> What this task involves: Below, locate the line that contains "right hip: (104, 119)". Repeat exactly from that line to the line that contains "right eye: (438, 218)", inclusive, leaving out the pictures.

> Provided data:
= = = = =
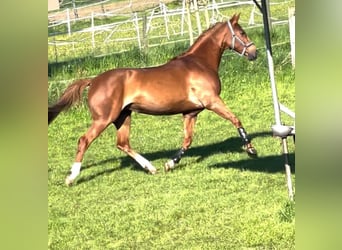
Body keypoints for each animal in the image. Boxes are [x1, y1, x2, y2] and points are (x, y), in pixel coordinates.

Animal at [48, 14, 256, 186]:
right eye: (242, 33)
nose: (254, 53)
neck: (199, 63)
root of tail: (94, 80)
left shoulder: (190, 113)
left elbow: (187, 140)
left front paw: (170, 164)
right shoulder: (212, 101)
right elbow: (235, 119)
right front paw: (251, 149)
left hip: (123, 116)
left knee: (122, 143)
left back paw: (151, 167)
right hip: (104, 119)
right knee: (84, 140)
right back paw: (71, 177)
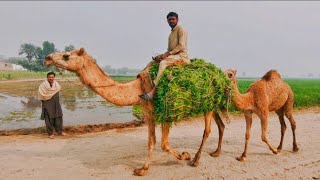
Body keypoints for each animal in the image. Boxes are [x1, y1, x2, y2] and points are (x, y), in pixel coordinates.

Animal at [43, 47, 226, 176]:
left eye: (66, 55)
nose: (47, 58)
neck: (138, 89)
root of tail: (219, 74)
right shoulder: (149, 113)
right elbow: (152, 141)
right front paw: (142, 169)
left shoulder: (165, 112)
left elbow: (164, 143)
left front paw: (185, 155)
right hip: (213, 104)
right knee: (221, 125)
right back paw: (216, 153)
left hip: (208, 105)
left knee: (207, 130)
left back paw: (196, 160)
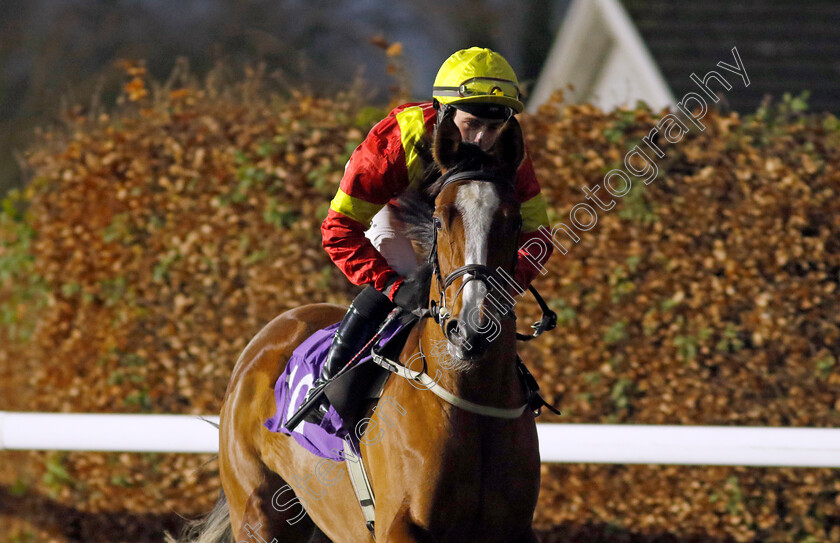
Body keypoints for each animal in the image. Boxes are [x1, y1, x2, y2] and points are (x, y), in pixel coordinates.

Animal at [169, 112, 544, 540]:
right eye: (438, 218)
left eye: (514, 221)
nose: (470, 329)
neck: (469, 397)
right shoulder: (396, 524)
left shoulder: (515, 529)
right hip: (258, 514)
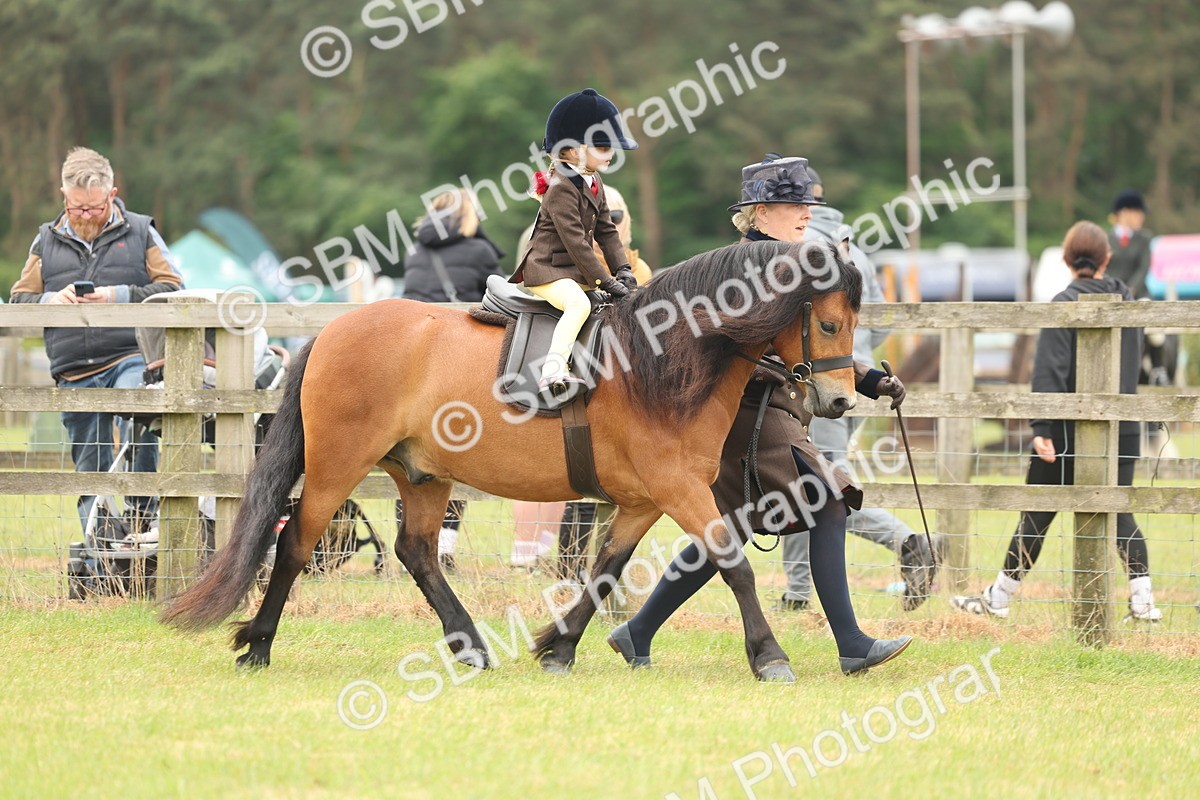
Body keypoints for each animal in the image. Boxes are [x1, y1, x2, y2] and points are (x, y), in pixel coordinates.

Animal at [162, 238, 864, 681]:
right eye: (830, 325)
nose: (839, 399)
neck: (662, 359)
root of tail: (334, 330)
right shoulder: (678, 490)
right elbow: (736, 567)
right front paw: (769, 656)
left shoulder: (645, 501)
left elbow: (603, 573)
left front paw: (558, 648)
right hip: (338, 467)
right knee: (294, 545)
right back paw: (258, 646)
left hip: (423, 475)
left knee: (418, 553)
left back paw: (470, 645)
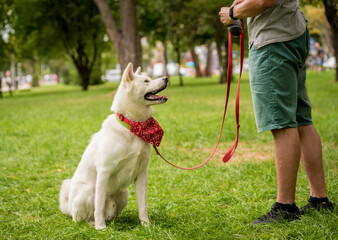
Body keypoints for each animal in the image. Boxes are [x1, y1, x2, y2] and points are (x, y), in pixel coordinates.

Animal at [60, 62, 168, 229]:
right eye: (146, 81)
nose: (166, 78)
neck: (132, 127)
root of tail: (69, 208)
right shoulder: (104, 172)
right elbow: (98, 206)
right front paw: (100, 227)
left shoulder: (142, 174)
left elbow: (143, 205)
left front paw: (146, 225)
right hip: (88, 192)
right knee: (81, 219)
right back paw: (93, 223)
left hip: (123, 194)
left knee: (111, 214)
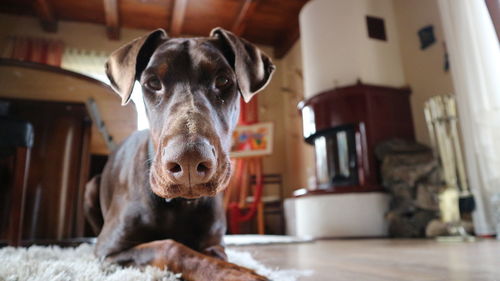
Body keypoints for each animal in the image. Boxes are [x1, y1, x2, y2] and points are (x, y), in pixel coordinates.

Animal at [84, 26, 276, 280]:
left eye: (223, 80)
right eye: (153, 83)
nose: (189, 161)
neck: (181, 204)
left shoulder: (213, 243)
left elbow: (214, 256)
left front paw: (236, 269)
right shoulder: (109, 251)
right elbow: (170, 247)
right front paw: (242, 274)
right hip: (91, 188)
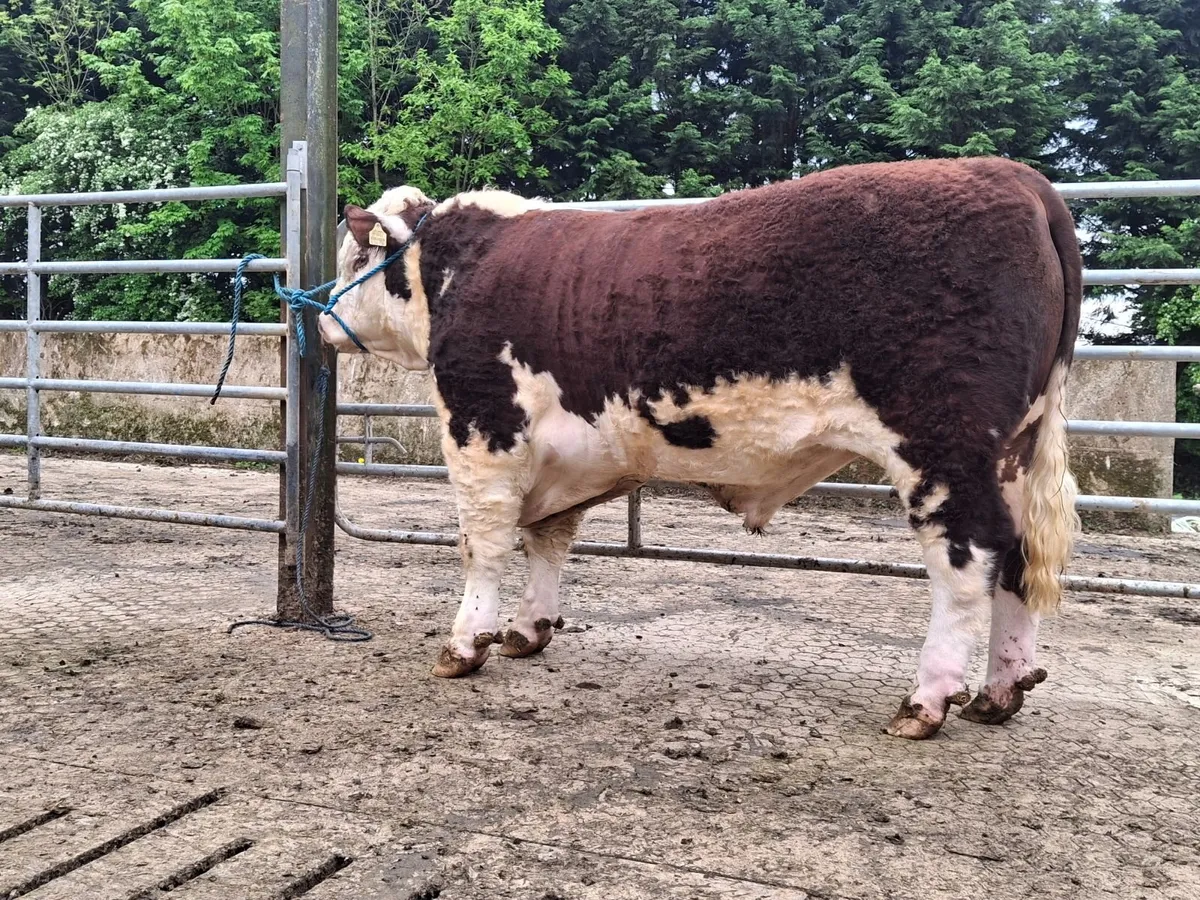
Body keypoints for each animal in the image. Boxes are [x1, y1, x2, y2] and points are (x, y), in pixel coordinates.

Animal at [319, 157, 1082, 740]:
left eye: (355, 254)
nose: (320, 315)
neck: (455, 272)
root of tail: (1016, 178)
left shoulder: (483, 426)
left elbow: (482, 542)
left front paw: (463, 644)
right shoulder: (567, 457)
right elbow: (549, 539)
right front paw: (528, 631)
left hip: (945, 448)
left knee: (967, 562)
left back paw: (925, 703)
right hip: (1012, 451)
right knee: (1017, 559)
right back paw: (1000, 692)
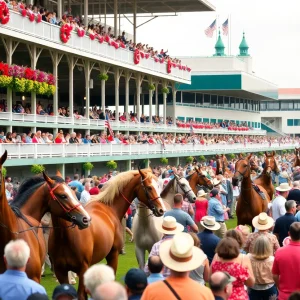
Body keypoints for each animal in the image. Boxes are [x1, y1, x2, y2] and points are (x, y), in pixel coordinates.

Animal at [49, 169, 166, 300]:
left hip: (62, 271)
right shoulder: (113, 254)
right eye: (149, 187)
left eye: (158, 186)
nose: (161, 210)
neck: (110, 208)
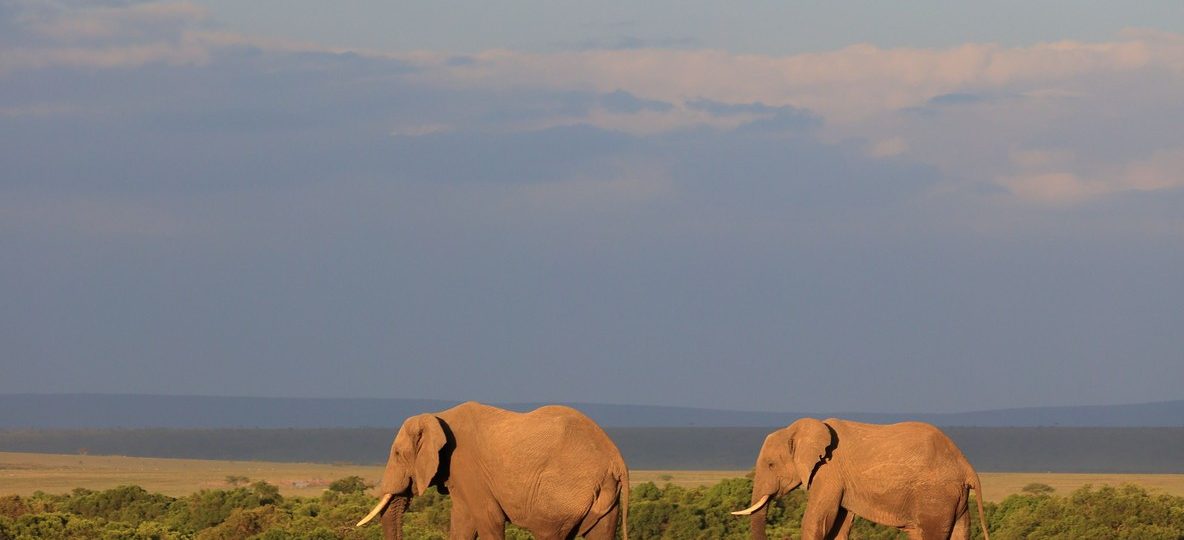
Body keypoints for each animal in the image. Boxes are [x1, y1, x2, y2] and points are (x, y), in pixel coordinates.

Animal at [357, 401, 630, 540]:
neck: (437, 415)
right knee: (600, 533)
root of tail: (616, 458)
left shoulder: (466, 466)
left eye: (397, 454)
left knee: (548, 532)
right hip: (604, 497)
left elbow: (489, 519)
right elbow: (463, 522)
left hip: (563, 492)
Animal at [733, 418, 989, 540]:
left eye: (770, 465)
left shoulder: (829, 472)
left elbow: (817, 521)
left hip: (935, 496)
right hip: (954, 499)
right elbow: (839, 524)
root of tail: (966, 466)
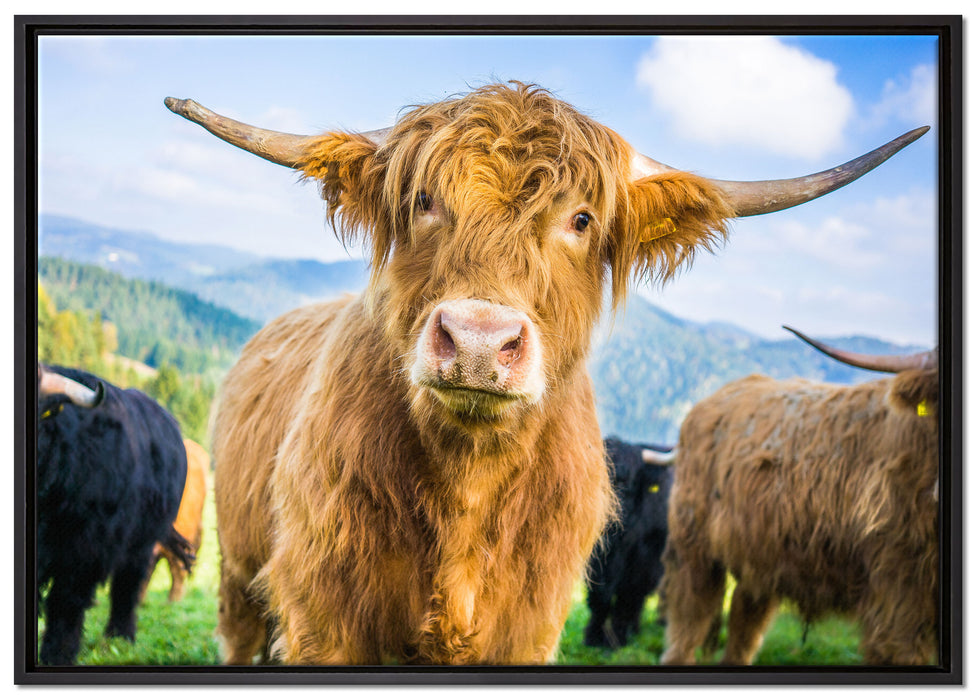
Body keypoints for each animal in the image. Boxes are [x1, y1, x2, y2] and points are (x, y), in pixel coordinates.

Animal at [36, 364, 189, 665]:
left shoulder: (84, 549)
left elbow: (65, 600)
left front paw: (57, 654)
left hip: (141, 543)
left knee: (128, 587)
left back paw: (120, 637)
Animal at [584, 437, 674, 648]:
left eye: (629, 483)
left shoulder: (643, 563)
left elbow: (626, 599)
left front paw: (616, 641)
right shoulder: (597, 562)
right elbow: (599, 598)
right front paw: (593, 637)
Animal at [658, 329, 939, 665]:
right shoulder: (899, 589)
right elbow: (901, 650)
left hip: (759, 557)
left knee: (744, 621)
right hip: (694, 549)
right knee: (689, 621)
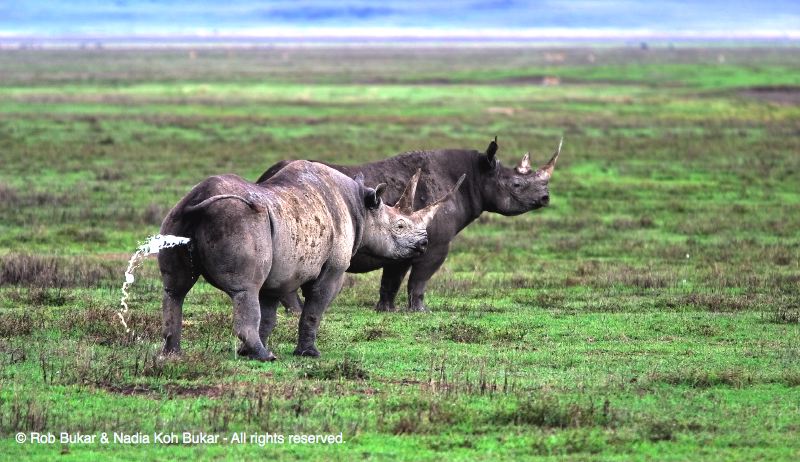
= = = = =
> Exercise result:
right hip: (104, 119)
right knee: (84, 140)
right back paw: (71, 177)
Body keypoints for each animal in the image. Boxes are [x1, y1, x2, y2] and points are (x, y), in pixel coordinates.

Animal at [43, 47, 226, 176]:
left eye: (66, 55)
nose: (47, 58)
neck: (138, 89)
root of tail: (219, 74)
right shoulder: (149, 113)
right elbow: (152, 141)
right front paw: (142, 169)
left shoulder: (165, 112)
left elbow: (164, 143)
left front paw: (185, 155)
right hip: (213, 104)
right knee: (221, 125)
right back paw: (216, 153)
left hip: (208, 105)
left knee: (207, 130)
left back paw: (196, 160)
Body keypoints for each animal in the image. Boxes are [x1, y1, x2, y2] and points are (x, y), in pixel coordinates.

Animal at [169, 112, 544, 540]:
right eye: (438, 218)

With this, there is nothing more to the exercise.